I had a need for a survey of the metadata namespaces used by OAI-PMH repositories, so I wrote up a quick shell script and XSLT style sheet to parse through the list of Registered Data Providers at the OpenArchives.org website. The results of this effort are pretty interesting. Some of them:

  • Dublin Core is, as you would expect, the highest-used descriptive metadata standard. Every service — or at least those that reported using any namespace at all — reported Dublin Core as a record harvesting option. For some, it was the only option (which I find rather sad). One problem, though, comes in with the variety of namespace URIs declared that all appear to be semantically the same thing: http://www.openarchives.org/OAI/2.0/oai_dc/, http://www.openarchives.org/OAI/2.0/oai_dc (note the missing trailing slash), http://purl.org/dc/elements/2.0/ (used exclusively by the ProQuest Digital Commons product, it would seem), and http://purl.org/dc/elements/1.1/ (the difference between 2.0 and 1.1 is not clear to me). In order to be processable, there must be an exact string match of the namespace URI -- so even that missing trailing slash is significant!
  • The next most popular namespace URI is http://info.internet.isi.edu:80/in-notes/rfc/files/rfc1807.txt, which semantically would seem to identify the IETF RFC 1807 on a Format for Bibliographic Records. You can see what one of these things looks like -- although RFC1807 predates XML (it was approved by the IETF in mid-1995), it looks like someone turned the metadata format into XML along the way. Very interesting...
  • The next most popular is http://www.ndltd.org/standards/metadata/etdms/1.0/ — corresponding to the Interoperability Metadata Standard for Electronic Theses and Dissertations — followed closely by http://www.openarchives.org/OAI/1.1/oai_marc — which fell out of favor years ago with the publication of MARC21 by the Library of Congress (which goes by the namespace http://www.loc.gov/MARC21/slim).
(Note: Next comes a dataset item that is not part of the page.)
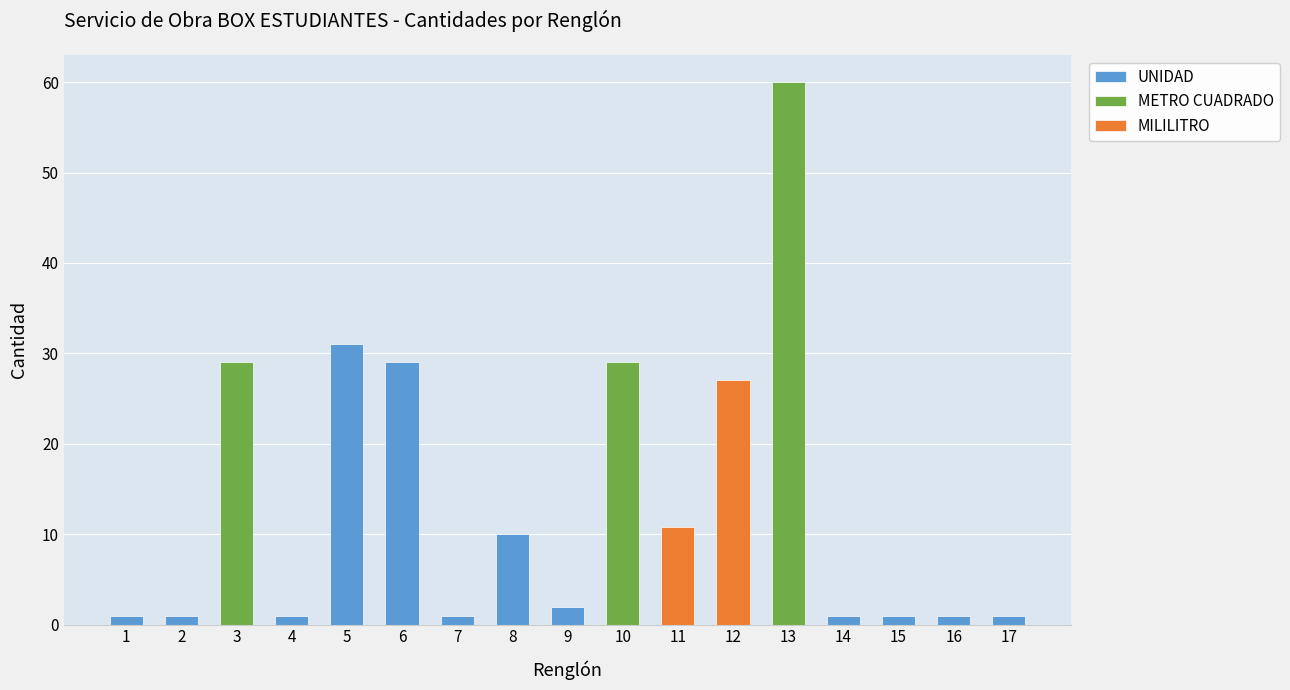

What is the change in value from 8 to 9?

-8.0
Unfortunately, it doesn't seem to have been picked up by the majority of OAI-PMH data providers that used the older oai_marc schema.
  • As you get towards the bottom of the first list, there are all sorts of interesting variants on qualified Dublin Core and other one-off schemas.

Your thoughts and observations? I've filed away the UNIX script and XSLT style sheet. If there is interest in seeing something like this in the future, let me know and I can dig them out.

The text was modified to update a link from http://www.ndltd.org/standards/metadata/current.html to http://www.ndltd.org/standards/metadata/etd-ms-v1.00-rev2.html/ on January 19th, 2011.